Although it was found that the misunderstanding of the extension of term provisions constituted an error, the question remained as to whether that error frustrated an overarching course of action which was found to be seeking patent term extensions when available.

In rejecting the error as being causative, it was decided that:

“…this erroneous belief did not impact Bioverativ’s ability to try to obtain an extension of term, which was still available up until 6 months from grant. Furthermore it is quite possible that if Mr Velema’s understanding had been correct, i.e. if he had understood the ‘273 application would not be entitled to extension of term, the only effect would have been that Mr Velema would not have made enquiries about the term extension process in the first place.

It therefore does not follow that “but for” this erroneous belief, a divisional application would have inevitably been filed by the relevant date.”

A surprising outcome?

Section 223 has been consistently interpreted as beneficial in nature. Essentially, it is aimed at ensuring, so far as is possible, that an applicant will not be prejudiced because of a causative error.
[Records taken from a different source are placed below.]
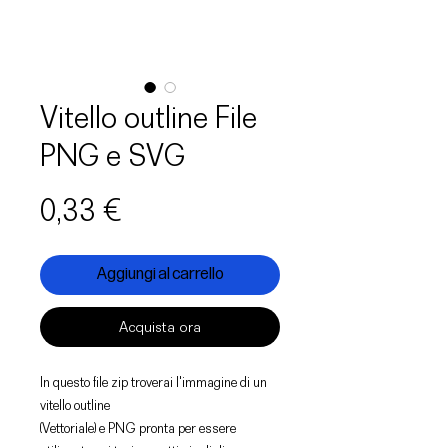
Vitello outline File
PNG e SVG
Prezzo
0,33 €
Aggiungi al carrello
Acquista ora
In questo file zip troverai l'immagine di un
vitello outline
(Vettoriale) e PNG pronta per essere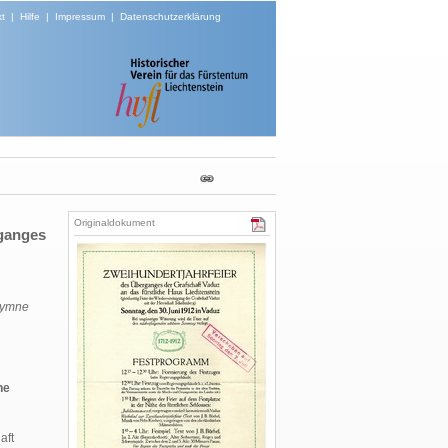
t
|
Hilfe
|
Impressum
|
Datenschutzerklärung
Originaldokument
rganges
hymne
he
aft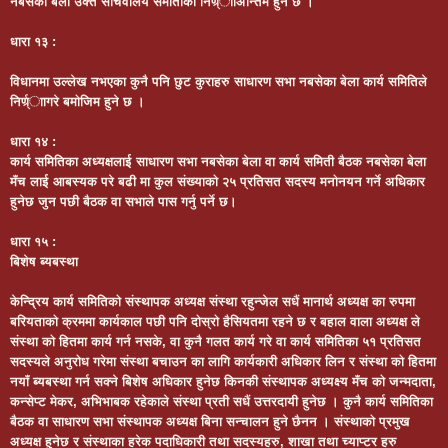
नबसेका बेला उक्त सचिवालय समतिकिो निर्ण्र्ााअन्तिम हुने छ ।
धारा १३
:
विधानमा उल्लेख नभएका कुनै पनि छुट कुराहरु साधारण सभा नबसेका बेला कार्य समितिले
निर्ण्र्ाागरे बमोजिम हुने छ ।
धारा १४ :
कार्य समितिका अध्यक्षलाई साधारण सभा नबसेका बेला वा कार्य समिती बैठक नबसेका बेला
मँच लाई आबस्यक परे बढी मा कुल संख्याको २५ प्रतिसत सदस्य मनोनयन गर्ने अधिकार
हुनेछ जुन पछी बैठक वा सभाले पास गर्नु पर्ने छ।
धारा १५ :
बिशेष ब्यबस्था
केन्द्रिय कार्य समितिको संस्थापक अध्यक्ष संस्था रहुन्जेल सधैं मानार्थ अध्यक्ष का रुपमा
बरियताको क्रममा कार्यकाल पछी पनि दोस्रो हैसियतमा रहने छ र बहाल वाला अध्यक्ष ले
संस्था को हितमा कार्य गर्न नसके, वा कुनै गलत कार्य गरे वा कार्य समितिका ५१ प्रतिसत
सदस्यले अनुरोध गरेमा संस्था बचाउन का लागि कार्यकारी अधिकार लिन र संस्था को हितमा
नयाँ ब्यबस्था गर्न सक्ने बिशेष अधिकार हुनेछ किनकी संस्थापक अध्यक्ष्य मँच को जन्मदाता,
कन्सेप्ट मेकर, अभिभाबक रहेकाले संस्था प्रती सधैं उत्तरदायी हुनेछ । कुनै कार्य समितिका
बैठक वा साधारण सभा संस्थापक अध्यक्ष बिना सन्चालन हुने छैनन । संस्थाको प्रमुख
अध्यक्ष हुनेछ र संस्थाका हरेक पदाधिकारी तथा सदस्यहरु, शाखा तथा च्याप्टर हरु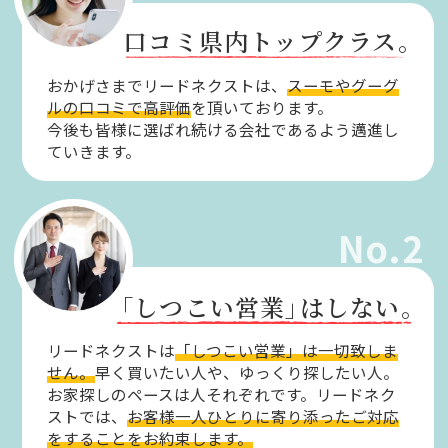
口コミ県内トップクラス。
おかげさまでリードネクストは、
スーモやグーグ
ルの口コミで高評価
を頂いております。
今後も皆様に選ばれ続ける会社であるよう邁進し
ていきます。
No.2
「しつこい営業」
はしない。
リードネクストは
「しつこい営業」は一切致しま
せん。
早く買いたい人や、ゆっくり探したい人。
お家探しのペースは人それぞれです。リードネク
ストでは、
お客様一人ひとりに寄り添ったご対応
をすることをお約束します。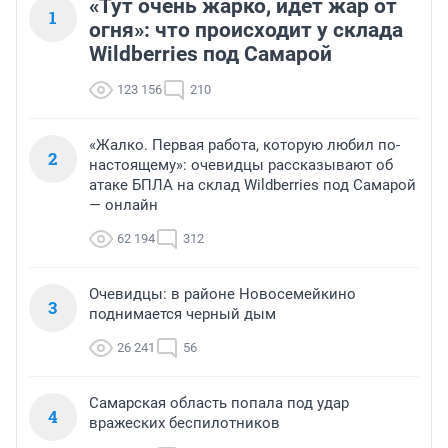
«Тут очень жарко, идет жар от
1
огня»: что происходит у склада
Wildberries под Самарой
123 156
210
«Жалко. Первая работа, которую любил по-
2
настоящему»: очевидцы рассказывают об
атаке БПЛА на склад Wildberries под Самарой
— онлайн
62 194
312
Очевидцы: в районе Новосемейкино
3
поднимается черный дым
26 241
56
Самарская область попала под удар
4
вражеских беспилотников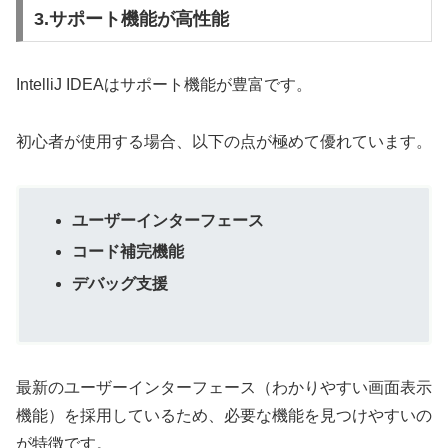
3.サポート機能が高性能
IntelliJ IDEAはサポート機能が豊富です。
初心者が使用する場合、以下の点が極めて優れています。
ユーザーインターフェース
コード補完機能
デバッグ支援
最新のユーザーインターフェース（わかりやすい画面表示
機能）を採用しているため、必要な機能を見つけやすいの
が特徴です。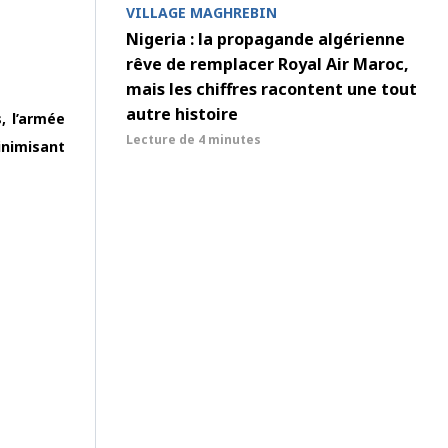
VILLAGE MAGHREBIN
Nigeria : la propagande algérienne
rêve de remplacer Royal Air Maroc,
mais les chiffres racontent une tout
autre histoire
, l’armée
Lecture de
4 minutes
inimisant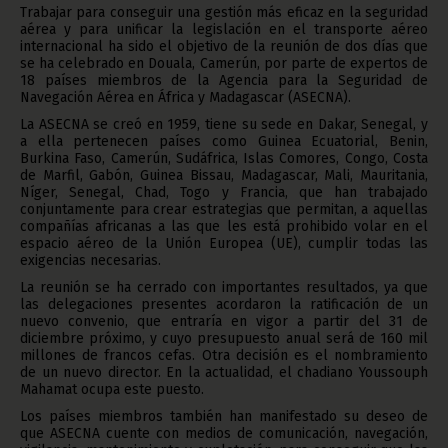
Trabajar para conseguir una gestión más eficaz en la seguridad
aérea y para unificar la legislación en el transporte aéreo
internacional ha sido el objetivo de la reunión de dos días que
se ha celebrado en Douala, Camerún, por parte de expertos de
18 países miembros de la Agencia para la Seguridad de
Navegación Aérea en África y Madagascar (ASECNA).
La ASECNA se creó en 1959, tiene su sede en Dakar, Senegal, y
a ella pertenecen países como Guinea Ecuatorial, Benin,
Burkina Faso, Camerún, Sudáfrica, Islas Comores, Congo, Costa
de Marfil, Gabón, Guinea Bissau, Madagascar, Mali, Mauritania,
Níger, Senegal, Chad, Togo y Francia, que han trabajado
conjuntamente para crear estrategias que permitan, a aquellas
compañías africanas a las que les está prohibido volar en el
espacio aéreo de la Unión Europea (UE), cumplir todas las
exigencias necesarias.
La reunión se ha cerrado con importantes resultados, ya que
las delegaciones presentes acordaron la ratificación de un
nuevo convenio, que entraría en vigor a partir del 31 de
diciembre próximo, y cuyo presupuesto anual será de 160 mil
millones de francos cefas. Otra decisión es el nombramiento
de un nuevo director. En la actualidad, el chadiano Youssouph
Mahamat ocupa este puesto.
Los países miembros también han manifestado su deseo de
que ASECNA cuente con medios de comunicación, navegación,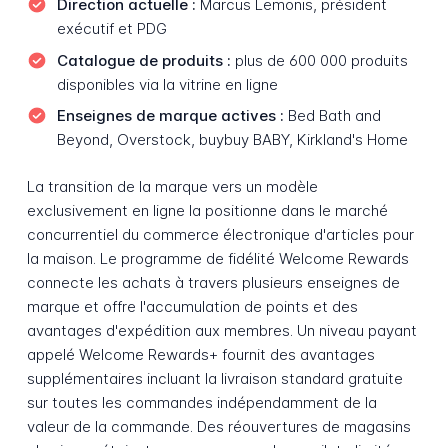
Direction actuelle :
Marcus Lemonis, président
exécutif et PDG
Catalogue de produits :
plus de 600 000 produits
disponibles via la vitrine en ligne
Enseignes de marque actives :
Bed Bath and
Beyond, Overstock, buybuy BABY, Kirkland's Home
La transition de la marque vers un modèle
exclusivement en ligne la positionne dans le marché
concurrentiel du commerce électronique d'articles pour
la maison. Le programme de fidélité Welcome Rewards
connecte les achats à travers plusieurs enseignes de
marque et offre l'accumulation de points et des
avantages d'expédition aux membres. Un niveau payant
appelé Welcome Rewards+ fournit des avantages
supplémentaires incluant la livraison standard gratuite
sur toutes les commandes indépendamment de la
valeur de la commande. Des réouvertures de magasins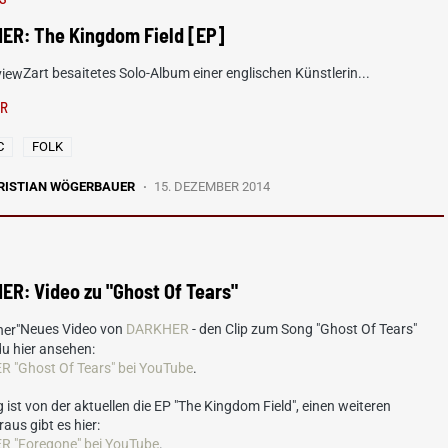
ER: The Kingdom Field [EP]
Zart besaitetes Solo-Album einer englischen Künstlerin...
ER
C
FOLK
RISTIAN WÖGERBAUER
15. DEZEMBER 2014
R: Video zu "Ghost Of Tears"
Neues Video von
DARKHER
- den Clip zum Song "Ghost Of Tears"
u hier ansehen:
 "Ghost Of Tears" bei YouTube
.
 ist von der aktuellen die EP "The Kingdom Field", einen weiteren
aus gibt es hier:
 "Foregone" bei YouTube
.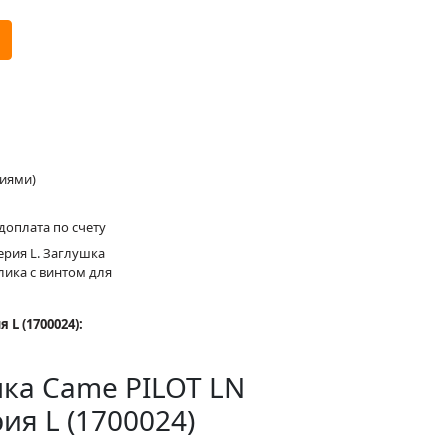
ниями)
доплата по счету
ерия L. Заглушка
ика с винтом для
L (1700024):
шка Came PILOT LN
ия L (1700024)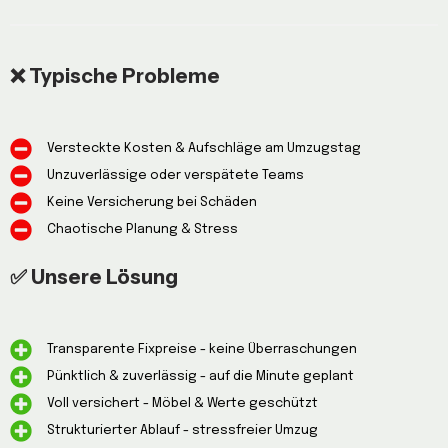
❌ Typische Probleme
Versteckte Kosten & Aufschläge am Umzugstag
Unzuverlässige oder verspätete Teams
Keine Versicherung bei Schäden
Chaotische Planung & Stress
✅ Unsere Lösung
Transparente Fixpreise - keine Überraschungen
Pünktlich & zuverlässig - auf die Minute geplant
Voll versichert - Möbel & Werte geschützt
Strukturierter Ablauf - stressfreier Umzug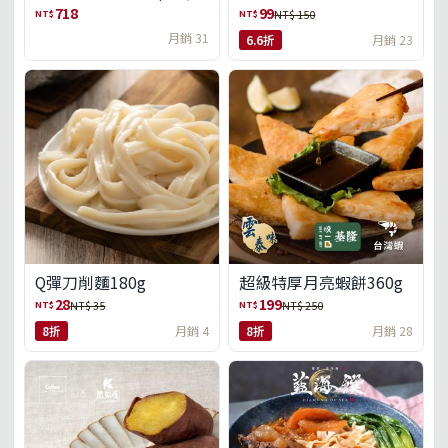
盒)(免運)
718
99
NT$
NT$
NT$ 150
月銷 31
6.6折
月銷 23
Q彈刀削麵180g
超級特厚月亮蝦餅360g
28
199
NT$
NT$
NT$ 35
NT$ 250
8折
月銷 4
8折
月銷 28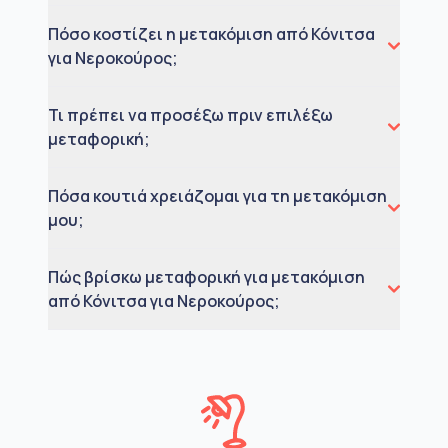
Πόσο κοστίζει η μετακόμιση από Κόνιτσα
για Νεροκούρος;
Τι πρέπει να προσέξω πριν επιλέξω
μεταφορική;
Πόσα κουτιά χρειάζομαι για τη μετακόμιση
μου;
Πώς βρίσκω μεταφορική για μετακόμιση
από Κόνιτσα για Νεροκούρος;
But as illustrated with reference to an earlier decision, Amicus Therapeutics, Inc. [2020] APO 4 (Amicus):

“the filing of a divisional application may have been an alternative strategy that appeared with the benefit of hindsight, but s223(2)(a) is not a general power of extension to enable such “mercurial” changes in strategy.”

Not a general power of extension

The limitation in the scope of section 223 was firmly established in Kimberly-Clark and reiterated in Bioverativ citing Amicus:

“… if I were to accept that Mr Alegria simply not making any enquiry for any reason (and not as usual practice) is an error, then I would have to accept that operating in ignorance of the law is an error. In my opinion that would mean that every judgement by “the person concerned” which is later shown to have been mistaken would be an “error or omission”. It is difficult to see how such circumstances would not reduce s223(2)(a) to “a mere general power of extension” (contrary to Jenkinson J in Kimberly-Clark Ltd v. Commissioner and Minnesota Mining and Manufacturing Co (No 3) 13 IPR 569), which would, to be successful in gaining one, simply require no questions being asked of anyone.”

It is therefore critical in dealing with extensions of time involving an error that occurred after a due date, to present evidence that is clearly consistent with the relevant error being obvious and causative of an overarching strategic objective not being achieved. The error cannot be something that only appears erroneous with the benefit of hindsight.